Voltemos agora à Convenção . A Convenção é também um resultado de um processo institucional que prima pela confusão e pela indefinição de poderes e responsabilidades . Em primeiro lugar , em bom rigor , ela não deveria existir dado que a instituição naturalmente vocacionada para cumprir o papel que foi atribuído à Convenção , era o Parlamento Europeu . Eleito directamente por todos os cidadãos europeus , ele tinha uma legitimidade virtual certamente muito maior do que um ressamblement de deputados nacionais escolhidos por quotas que deixavam de fora correntes políticas importantes , funcionários superiores dos Ministérios dos Negócios Estrangeiros , e algumas personalidades avulsas escolhidas pelos governos . Ninguém verdadeiramente responde pelo seu mandato "convencional " e por isso também ninguém se sente aí representado . Quem é que decide quais são as posições dos membros portugueses da Convenção ? Ninguém , ou melhor , eles próprios em função das opiniões pessoais de cada um .

O problema da legitimidade política democrática da Convenção é real , e isso revela-se na sua incapacidade de cumprir uma parte do seu mandato : promover um grande debate europeu sobre a futuro da União . A meio dos trabalhos da Convenção já se percebeu que não há debate nenhum , a não ser o que já havia e que envolve uma pequena elite , e toda uma série de grupos de pressão que vivem à volta do establishment europeu e que existem em muitos casos à volta dos subsídios e dos empregos europeus . Aliás era natural que assim acontecesse porque nunca há debates políticos que não sejam associados a escolher políticas e ao voto, e se há coisa que os governos e a Convenção não querem é que haja referendos nem reforço dos poderes dos parlamentos nacionais sobre as grandes questões europeias.
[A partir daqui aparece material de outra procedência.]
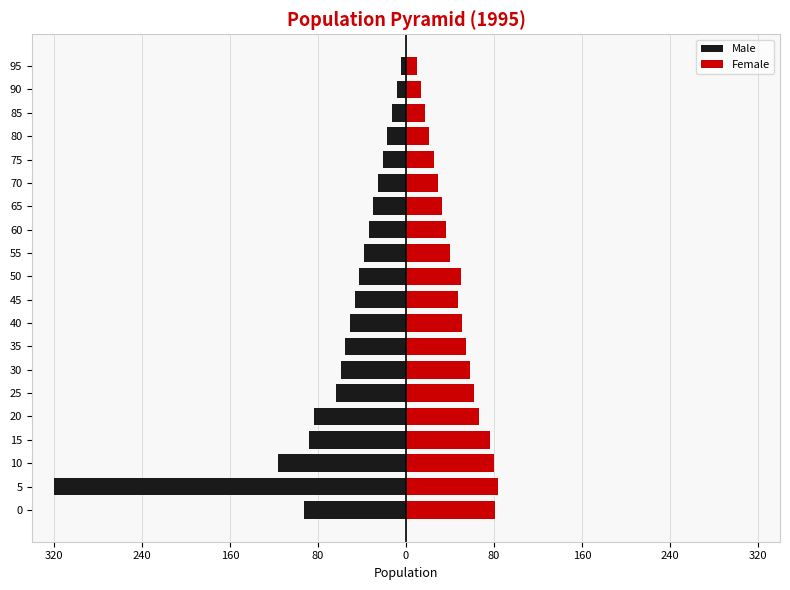

What is the maximum value for Male?

-4.3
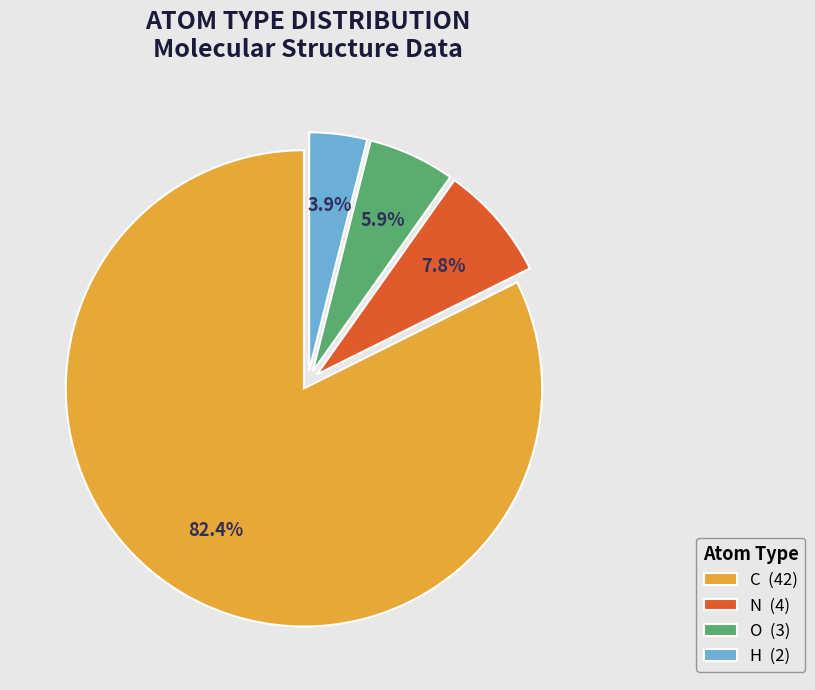

What percentage is NOT represented by C?

17.6%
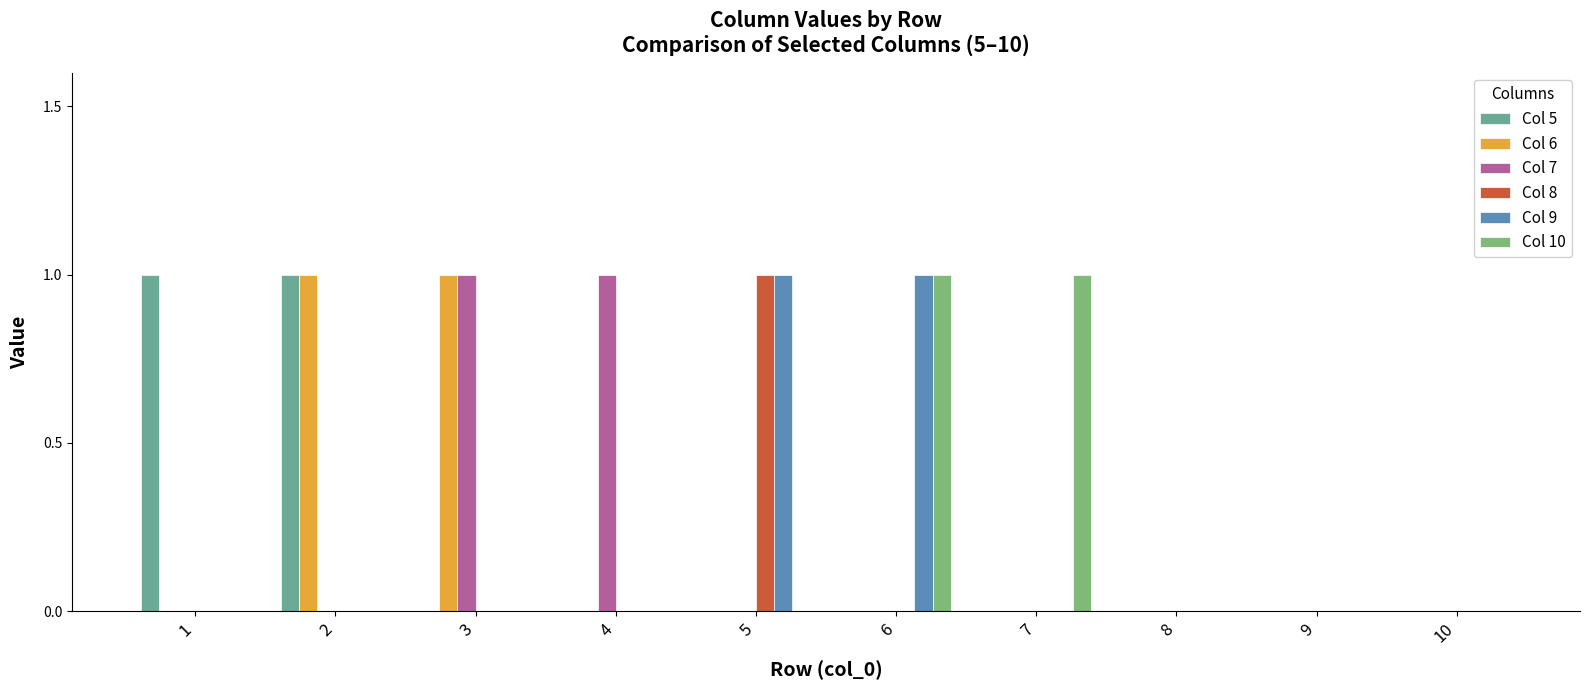

Is the value of Col 5 at 4 greater than the value of Col 6 at 7?

No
Acresce que ninguém sabe qual o âmbito e valor dos trabalhos da Convenção , que agrupa no seu seio os mais convictos federalistas europeus que querem uma Constituição e uns Estados Unidos da Europa , com representantes dos governos que querem o que os seus primeiros-ministros vão acabar por decidir . E é por isso que iniciativas como a dos governos francês e alemão revelam toda a perversidade deste processo - havendo uma Convenção em curso no qual estão representados , aparecem a fazer propostas públicas que especificamente são do âmbito da Convenção , colocando-a ou sobre o seu diktat ou remetendo-a para uma penosa irrelevância . Os homens e mulheres da Convenção lá estão diligentemente a arquitectar uma Constituição europeia e vem os senhores Chirac e Schroeder dizer-lhes como é que vai ficar o resultado final . Porque , ninguém realisticamente imagina o "motor franco-alemão" a fazer estas propostas públicas para depois a Convenção vir a decidir-se por uma outra solução distinta e contraditória .
Infelizmente este estado de coisas - confusão institucional, falta de vontade política, adiamento dos problemas reais e permanente criação de falsos problemas - soma-se a outras tendências perigosas para o futuro do projecto europeu, no qual avulta uma crescente tentativa de alinhar a Europa com uma política terceiro mundista anti-americana.

Para contrariar estas tendências, o melhor seria permanecer fiel às lições dos construtores da Europa: reforçar a legitimidade democrática dos processos, usar a prudência e progredir por "pequenos passos". Discutir muito na base do enquadramento institucional presente, explorar as suas virtualidades e combater o perigo que a proposta franco-alemã enuncia: que haja uma Europa em que uns mandam e outros obedecem. Essa Europa não é de Schuman, Jean Monnet, e Gasperi.